MATERIAL FOR THIS EXERCISE section start

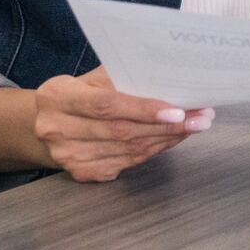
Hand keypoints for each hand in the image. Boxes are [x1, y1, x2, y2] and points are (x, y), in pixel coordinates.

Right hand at [31, 65, 212, 182]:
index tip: (177, 110)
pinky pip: (127, 163)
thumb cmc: (80, 92)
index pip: (106, 105)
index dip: (143, 109)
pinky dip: (153, 150)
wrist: (48, 122)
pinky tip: (171, 139)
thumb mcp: (92, 77)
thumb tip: (169, 79)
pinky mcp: (81, 172)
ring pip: (128, 150)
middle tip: (200, 117)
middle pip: (121, 131)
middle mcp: (56, 129)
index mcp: (57, 97)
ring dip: (166, 138)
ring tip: (193, 126)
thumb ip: (121, 77)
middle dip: (167, 125)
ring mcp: (68, 156)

MATERIAL FOR THIS EXERCISE section end

## WHAT YOU HAVE TO DO
Starting with the top line, write out all the data above exactly; keep the pictures out.

## OUTPUT FOR THIS TASK
Hand keypoints for each hand in the image. Boxes are [x1, y1, x2, y2] and points are (x, y), in pixel coordinates.

Right hand at [31, 65, 212, 182]:
index tip: (177, 110)
pinky pip: (127, 163)
thumb cmc: (80, 92)
index pip: (106, 105)
index dip: (143, 109)
pinky dip: (153, 150)
wrist: (48, 122)
pinky tip: (171, 139)
thumb mcp: (92, 77)
thumb tip: (169, 79)
pinky mcp: (81, 172)
ring pip: (128, 150)
middle tip: (200, 117)
middle pip: (121, 131)
middle mcp: (56, 129)
index mcp: (57, 97)
ring dip: (166, 138)
ring tip: (193, 126)
thumb ip: (121, 77)
middle dip: (167, 125)
ring mcp: (68, 156)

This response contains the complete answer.